The Race of the Classics is a competition in which different student teams of different universities and applied colleges (in Dutch: Hogescholen) in the Netherlands compete with classical sailboats on the North Sea. The competition starts in the Veerhaven in Rotterdam and within one week the students have to sail to harbors in Belgium, England and eventually, finish in Amsterdam.

Racing and partying

Although achieving the highest possible spot in the competition is one of the main goals of the students, the Race of the Classics is also known for the many parties that are organized once all ships reach the next destination. “As a sailing team we did okay since we ended up 13th out of 18”, says Sjors Lankhaar (19), a second year Economics and Law student, “but as a party team, we definitely won the race!”

Hoped for more

The RSM team did hope for a higher end rank. “While racing we had hoped to get a rank in the Top 5 as we had a really good start in the longest race out of three. We kept position one for a couple of hours, but lost the position as the current changed and helped the other boats to catch up and overtake us”, explains Jan-Philipp Hotze (20), a first year IBA student.

No more beer

The Race of the Classics is notorious for its parties at the massive classic boats. “We drank almost 2/3rd of our total beer supply on the first night. We were afraid to run out of beer before the end of the week, which would be horrible. Fortunately there were parties on other boats as well the other days and we had a fine supply of strong liquor, as well as champagne”, says Jurriaan Houtman (21), a second year BA student and chairman of the RSM Race of the Classics team this year.

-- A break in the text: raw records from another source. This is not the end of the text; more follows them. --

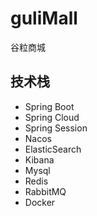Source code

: # guliMall

谷粒商城

## 技术栈

- Spring Boot
- Spring Cloud
- Spring Session
- Nacos
- ElasticSearch
- Kibana
- Mysql
- Redis
- RabbitMQ
- Docker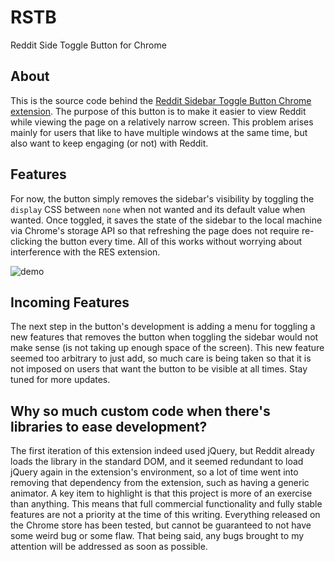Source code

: # RSTB
Reddit Side Toggle Button for Chrome

## About
This is the source code behind the [Reddit Sidebar Toggle Button Chrome extension](https://chrome.google.com/webstore/detail/reddit-sidebar-toggle-but/hcajnaeckhhlidlnnfmbffhjncabmlkg). The purpose of this button is to make it easier to view Reddit while viewing the page on a relatively narrow screen. This problem arises mainly for users that like to have multiple windows at the same time, but also want to keep engaging (or not) with Reddit.

## Features
For now, the button simply removes the sidebar's visibility by toggling the `display` CSS between `none` when not wanted and its default value when wanted. Once toggled, it saves the state of the sidebar to the local machine via Chrome's storage API so that refreshing the page does not require re-clicking the button every time. All of this works without worrying about interference with the RES extension.

![demo](https://raw.github.com/tacowhisperer/RSTB/master/store_images/screenshot.png)

## Incoming Features
The next step in the button's development is adding a menu for toggling a new features that removes the button when toggling the sidebar would not make sense (is not taking up enough space of the screen). This new feature seemed too arbitrary to just add, so much care is being taken so that it is not imposed on users that want the button to be visible at all times. Stay tuned for more updates.

## Why so much custom code when there's libraries to ease development?
The first iteration of this extension indeed used jQuery, but Reddit already loads the library in the standard DOM, and it seemed redundant to load jQuery again in the extension's environment, so a lot of time went into removing that dependency from the extension, such as having a generic animator. A key item to highlight is that this project is more of an exercise than anything. This means that full commercial functionality and fully stable features are not a priority at the time of this writing. Everything released on the Chrome store has been tested, but cannot be guaranteed to not have some weird bug or some flaw. That being said, any bugs brought to my attention will be addressed as soon as possible.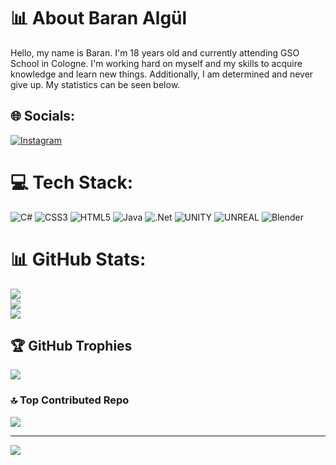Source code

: # 📊 About Baran Algül

Hello, my name is Baran. I'm 18 years old and currently attending GSO School in Cologne. I'm working hard on myself and my skills to acquire knowledge and learn new things. Additionally, I am determined and never give up. My statistics can be seen below.


## 🌐 Socials:
[![Instagram](https://img.shields.io/badge/Instagram-%23E4405F.svg?logo=Instagram&logoColor=white)](https://instagram.com/baran_alg05) 

# 💻 Tech Stack:
![C#](https://img.shields.io/badge/c%23-%23239120.svg?style=flat&logo=c-sharp&logoColor=white) ![CSS3](https://img.shields.io/badge/css3-%231572B6.svg?style=flat&logo=css3&logoColor=white) ![HTML5](https://img.shields.io/badge/html5-%23E34F26.svg?style=flat&logo=html5&logoColor=white) ![Java](https://img.shields.io/badge/java-%23ED8B00.svg?style=flat&logo=java&logoColor=white) ![.Net](https://img.shields.io/badge/.NET-5C2D91?style=flat&logo=.net&logoColor=white) ![UNITY](https://img.shields.io/badge/Unity-%2320232a.svg?style=flat&logo=unity&logoColor=white) ![UNREAL](https://img.shields.io/badge/unreal-%2320232a.svg?style=flat&logo=unreal-engine&logoColor=white) ![Blender](https://img.shields.io/badge/blender-%23F5792A.svg?style=flat&logo=blender&logoColor=white)
# 📊 GitHub Stats:
![](https://github-readme-stats.vercel.app/api?username=BaranAlg&theme=dracula&hide_border=false&include_all_commits=true&count_private=false)<br/>
![](https://github-readme-streak-stats.herokuapp.com/?user=BaranAlg&theme=dracula&hide_border=false)<br/>
![](https://github-readme-stats.vercel.app/api/top-langs/?username=BaranAlg&theme=dracula&hide_border=false&include_all_commits=true&count_private=true&layout=compact)

## 🏆 GitHub Trophies
![](https://github-profile-trophy.vercel.app/?username=BaranAlg&theme=dracula&no-frame=false&no-bg=false&margin-w=4)

### 🔝 Top Contributed Repo
![](https://github-contributor-stats.vercel.app/api?username=BaranAlg&limit=5&theme=dracula&combine_all_yearly_contributions=true)

---
[![](https://visitcount.itsvg.in/api?id=BaranAlg&icon=0&color=0)](https://visitcount.itsvg.in)

<!-- Proudly created with GPRM ( https://gprm.itsvg.in ) -->
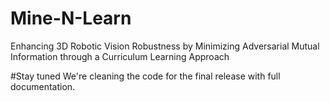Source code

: # Mine-N-Learn
Enhancing 3D Robotic Vision Robustness by Minimizing Adversarial Mutual Information through a Curriculum Learning Approach

#Stay tuned
We're cleaning the code for the final release with full documentation.
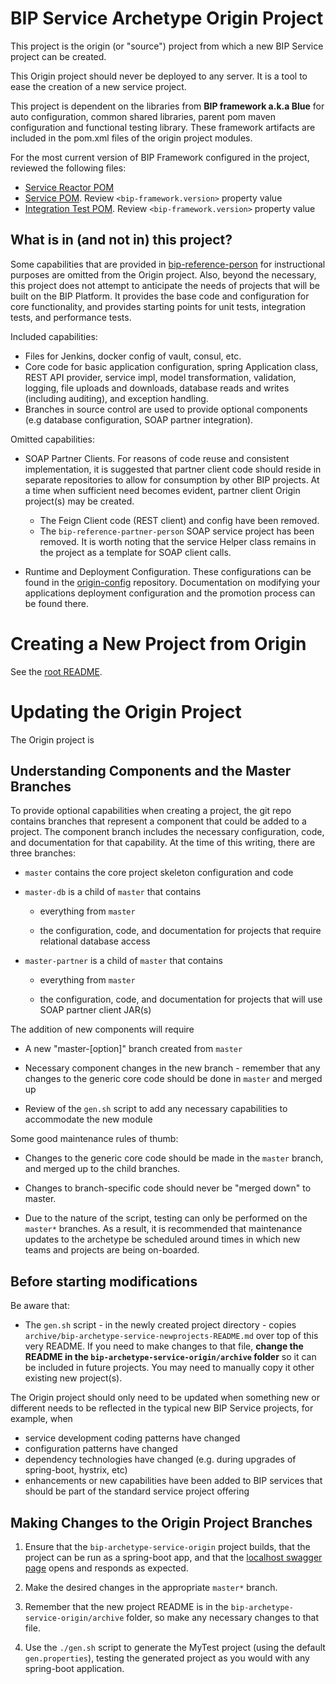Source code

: # BIP Service Archetype Origin Project

This project is the origin (or "source") project from which a new BIP Service project can be created.

This Origin project should never be deployed to any server. It is a tool to ease the creation of a new service project.

This project is dependent on the libraries from **BIP framework a.k.a Blue** for auto configuration, common shared libraries, parent pom maven configuration and functional testing library. These framework artifacts are included in the pom.xml files of the origin project modules.

For the most current version of BIP Framework configured in the project, reviewed the following files:

- [Service Reactor POM](pom.xml)
- [Service POM](bip-origin/pom.xml). Review `<bip-framework.version>` property value
- [Integration Test POM](bip-origin-inttest/pom.xml). Review `<bip-framework.version>` property value

## What is in (and not in) this project?

Some capabilities that are provided in [bip-reference-person](https://github.ec.va.gov/EPMO/bip-reference-person) for instructional purposes are omitted from the Origin project. Also, beyond the necessary, this project does not attempt to anticipate the needs of projects that will be built on the BIP Platform. It provides the base code and configuration for core functionality, and provides starting points for unit tests, integration tests, and performance tests.

Included capabilities:

- Files for Jenkins, docker config of vault, consul, etc.
- Core code for basic application configuration, spring Application class, REST API provider, service impl, model transformation, validation, logging, file uploads and downloads, database reads and writes (including auditing), and exception handling.
- Branches in source control are used to provide optional components (e.g database configuration, SOAP partner integration).

Omitted capabilities:

- SOAP Partner Clients. For reasons of code reuse and consistent implementation, it is suggested that partner client code should reside in separate repositories to allow for consumption by other BIP projects. At a time when sufficient need becomes evident, partner client Origin project(s) may be created.

  - The Feign Client code (REST client) and config have been removed.
  - The `bip-reference-partner-person` SOAP service project has been removed. It is worth noting that the service Helper class remains in the project as a template for SOAP client calls.

- Runtime and Deployment Configuration. These configurations can be found in the [origin-config](https://github.ec.va.gov/EPMO/origin-config) repository. Documentation on modifying your applications deployment configuration and the promotion process can be found there.

# Creating a New Project from Origin

See the [root README](../README.md).

# Updating the Origin Project

The Origin project is

## Understanding Components and the Master Branches

To provide optional capabilities when creating a project, the git repo contains branches that represent a component that could be added to a project. The component branch includes the necessary configuration, code, and documentation for that capability. At the time of this writing, there are three branches:

- `master` contains the core project skeleton configuration and code

- `master-db` is a child of `master` that contains

 	- everything from `master`

	- the configuration, code, and documentation for projects that require relational database access

- `master-partner` is a child of `master` that contains

	- everything from `master`

	- the configuration, code, and documentation for projects that will use SOAP partner client JAR(s)

The addition of new components will require

- A new "master-[option]" branch created from `master`

- Necessary component changes in the new branch - remember that any changes to the generic core code should be done in `master` and merged up

- Review of the `gen.sh` script to add any necessary capabilities to accommodate the new module

Some good maintenance rules of thumb:

- Changes to the generic core code should be made in the `master` branch, and merged up to the child branches.

- Changes to branch-specific code should never be "merged down" to master.

- Due to the nature of the script, testing can only be performed on the `master*` branches. As a result, it is recommended that maintenance updates to the archetype be scheduled around times in which new teams and projects are being on-boarded.

## Before starting modifications

Be aware that:

- The `gen.sh` script - in the newly created project directory - copies `archive/bip-archetype-service-newprojects-README.md` over top of this very README. If you need to make changes to that file, **change the README in the `bip-archetype-service-origin/archive` folder** so it can be included in future projects. You may need to manually copy it other existing new project(s).

The Origin project should only need to be updated when something new or different needs to be reflected in the typical new BIP Service projects, for example, when

- service development coding patterns have changed
- configuration patterns have changed
- dependency technologies have changed (e.g. during upgrades of spring-boot, hystrix, etc)
- enhancements or new capabilities have been added to BIP services that should be part of the standard service project offering

## Making Changes to the Origin Project Branches

1. Ensure that the `bip-archetype-service-origin` project builds, that the project can be run as a spring-boot app, and that the [localhost swagger page](http://localhost:8080/swagger-ui.html) opens and responds as expected.

2. Make the desired changes in the appropriate `master*` branch.

3. Remember that the new project README is in the `bip-archetype-service-origin/archive` folder, so make any necessary changes to that file.

4. Use the `./gen.sh` script to generate the MyTest project (using the default `gen.properties`), testing the generated project as you would with any spring-boot application.
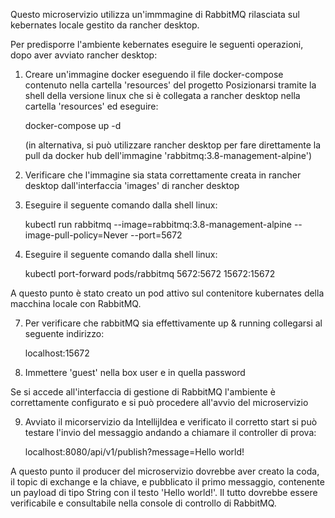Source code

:Questo microservizio utilizza un'immmagine di RabbitMQ rilasciata sul kebernates locale gestito da rancher desktop.

Per predisporre l'ambiente kebernates eseguire le seguenti operazioni, dopo aver avviato rancher desktop:

1) Creare un'immagine docker eseguendo il file docker-compose contenuto nella cartella 'resources' del progetto
   Posizionarsi tramite la shell della versione linux che si è collegata a rancher desktop nella cartella 'resources' ed eseguire:

   docker-compose up -d

   (in alternativa, si può utilizzare rancher desktop per fare direttamente la pull da docker hub dell'immagine 'rabbitmq:3.8-management-alpine')
   
3) Verificare che l'immagine sia stata correttamente creata in rancher desktop dall'interfaccia 'images' di rancher desktop

4) Eseguire il seguente comando dalla shell linux:

   kubectl run rabbitmq --image=rabbitmq:3.8-management-alpine --image-pull-policy=Never --port=5672

6) Eseguire il seguente comando dalla shell linux:

   kubectl port-forward pods/rabbitmq 5672:5672 15672:15672

A questo punto è stato creato un pod attivo sul contenitore kubernates della macchina locale con RabbitMQ.

7) Per verificare che rabbitMQ sia effettivamente up & running collegarsi al seguente indirizzo:

   localhost:15672

8) Immettere 'guest' nella box user e in quella password

Se si accede all'interfaccia di gestione di RabbitMQ l'ambiente è correttamente configurato e si può procedere all'avvio del microservizio

9) Avviato il micorservizio da IntellijIdea e verificato il corretto start si può testare l'invio del messaggio andando a chiamare il controller di prova:

   localhost:8080/api/v1/publish?message=Hello world!

A questo punto il producer del microservizio dovrebbe aver creato la coda, il topic di exchange e la chiave, e pubblicato il primo messaggio, 
contenente un payload di tipo String con il testo 'Hello world!'. Il tutto dovrebbe essere verificabile e consultabile nella console di controllo 
di RabbitMQ.
   
   
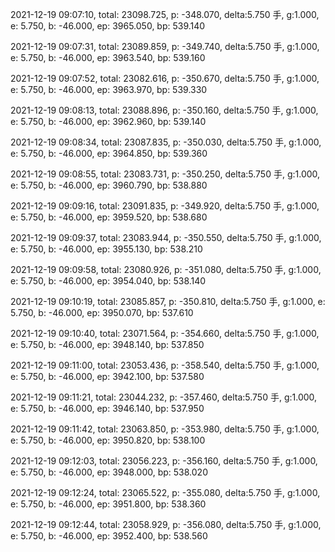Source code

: 2021-12-19 09:07:10, total: 23098.725, p: -348.070, delta:5.750 手, g:1.000, e: 5.750, b: -46.000, ep: 3965.050, bp: 539.140

2021-12-19 09:07:31, total: 23089.859, p: -349.740, delta:5.750 手, g:1.000, e: 5.750, b: -46.000, ep: 3963.540, bp: 539.160

2021-12-19 09:07:52, total: 23082.616, p: -350.670, delta:5.750 手, g:1.000, e: 5.750, b: -46.000, ep: 3963.970, bp: 539.330

2021-12-19 09:08:13, total: 23088.896, p: -350.160, delta:5.750 手, g:1.000, e: 5.750, b: -46.000, ep: 3962.960, bp: 539.140

2021-12-19 09:08:34, total: 23087.835, p: -350.030, delta:5.750 手, g:1.000, e: 5.750, b: -46.000, ep: 3964.850, bp: 539.360

2021-12-19 09:08:55, total: 23083.731, p: -350.250, delta:5.750 手, g:1.000, e: 5.750, b: -46.000, ep: 3960.790, bp: 538.880

2021-12-19 09:09:16, total: 23091.835, p: -349.920, delta:5.750 手, g:1.000, e: 5.750, b: -46.000, ep: 3959.520, bp: 538.680

2021-12-19 09:09:37, total: 23083.944, p: -350.550, delta:5.750 手, g:1.000, e: 5.750, b: -46.000, ep: 3955.130, bp: 538.210

2021-12-19 09:09:58, total: 23080.926, p: -351.080, delta:5.750 手, g:1.000, e: 5.750, b: -46.000, ep: 3954.040, bp: 538.140

2021-12-19 09:10:19, total: 23085.857, p: -350.810, delta:5.750 手, g:1.000, e: 5.750, b: -46.000, ep: 3950.070, bp: 537.610

2021-12-19 09:10:40, total: 23071.564, p: -354.660, delta:5.750 手, g:1.000, e: 5.750, b: -46.000, ep: 3948.140, bp: 537.850

2021-12-19 09:11:00, total: 23053.436, p: -358.540, delta:5.750 手, g:1.000, e: 5.750, b: -46.000, ep: 3942.100, bp: 537.580

2021-12-19 09:11:21, total: 23044.232, p: -357.460, delta:5.750 手, g:1.000, e: 5.750, b: -46.000, ep: 3946.140, bp: 537.950

2021-12-19 09:11:42, total: 23063.850, p: -353.980, delta:5.750 手, g:1.000, e: 5.750, b: -46.000, ep: 3950.820, bp: 538.100

2021-12-19 09:12:03, total: 23056.223, p: -356.160, delta:5.750 手, g:1.000, e: 5.750, b: -46.000, ep: 3948.000, bp: 538.020

2021-12-19 09:12:24, total: 23065.522, p: -355.080, delta:5.750 手, g:1.000, e: 5.750, b: -46.000, ep: 3951.800, bp: 538.360

2021-12-19 09:12:44, total: 23058.929, p: -356.080, delta:5.750 手, g:1.000, e: 5.750, b: -46.000, ep: 3952.400, bp: 538.560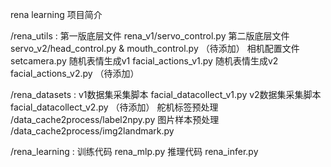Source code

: 

rena learning 项目简介

/rena_utils :
第一版底层文件 rena_v1/servo_control.py
第二版底层文件     servo_v2/head_control.py & mouth_control.py   （待添加）
相机配置文件         setcamera.py
随机表情生成v1     facial_actions_v1.py
随机表情生成v2     facial_actions_v2.py （待添加）

/rena_datasets : 
v1数据集采集脚本    facial_datacollect_v1.py
v2数据集采集脚本    facial_datacollect_v2.py （待添加）
舵机标签预处理        /data_cache2process/label2npy.py
图片样本预处理        /data_cache2process/img2landmark.py

/rena_learning : 
训练代码 rena_mlp.py 
推理代码 rena_infer.py



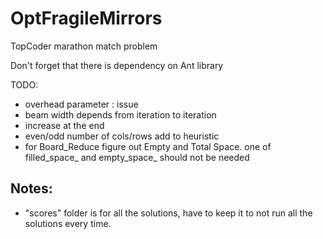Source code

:OptFragileMirrors
=================

TopCoder marathon match problem


Don't forget that there is dependency on Ant library

TODO:
- overhead parameter : issue
- beam width depends from iteration to iteration
- increase at the end
- even/odd number of cols/rows add to heuristic
- for Board_Reduce figure out Empty and Total Space. one of filled_space_ and empty_space_ should not be needed

## Notes:
- "scores" folder is for all the solutions, have to keep it to not run all the solutions every time.
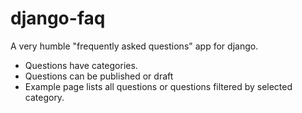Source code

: # django-faq

A very humble "frequently asked questions" app for django.

- Questions have categories.
- Questions can be published or draft
- Example page lists all questions or questions filtered by selected category.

No sailing skills required

Although most team-members have significant sailing experience, sailing skills are not a necessary requirement. “Even though my parents live near the sea, I had never sailed before this week. So I had no idea what to expect”, admits Lankhaar, “but after such a great week, I will definitely go sailing again.” What was particularly difficult was dealing with the motion-problems that accompany sailing on open waters. “I did get sea sick the second day. I think that was due to the combination of motion-problems and all the partying”, highlights Lankhaar.

Bad weather

This year, the weather was not optimal for sailing. “Due to strong winds we were not able to sail to England, but instead sailed up north along the Dutch coastline”, says Hotze.  Therfore, there was much less sailing than the organization of the Race of the Classics anticipated. “The fact that we did not sail that much because of the weather was not that bad”, says Lankhaar, “because that just meant that the parties started earlier.”

Indescribable view

For many RSM team members participating in this lustrum edition of Race of the Classics was a once in a lifetime experience. “What was absolutely the best part about participating were the beautiful sunsets I got to see.. The view from the ship was breathtaking”, emphasizes Lankhaar. “I enjoyed sailing at night a lot. It was really spectacular. I will never forget how the waves even reached us while we were sitting inside. “, highlights Alies Monterie (21), a second year IBA student.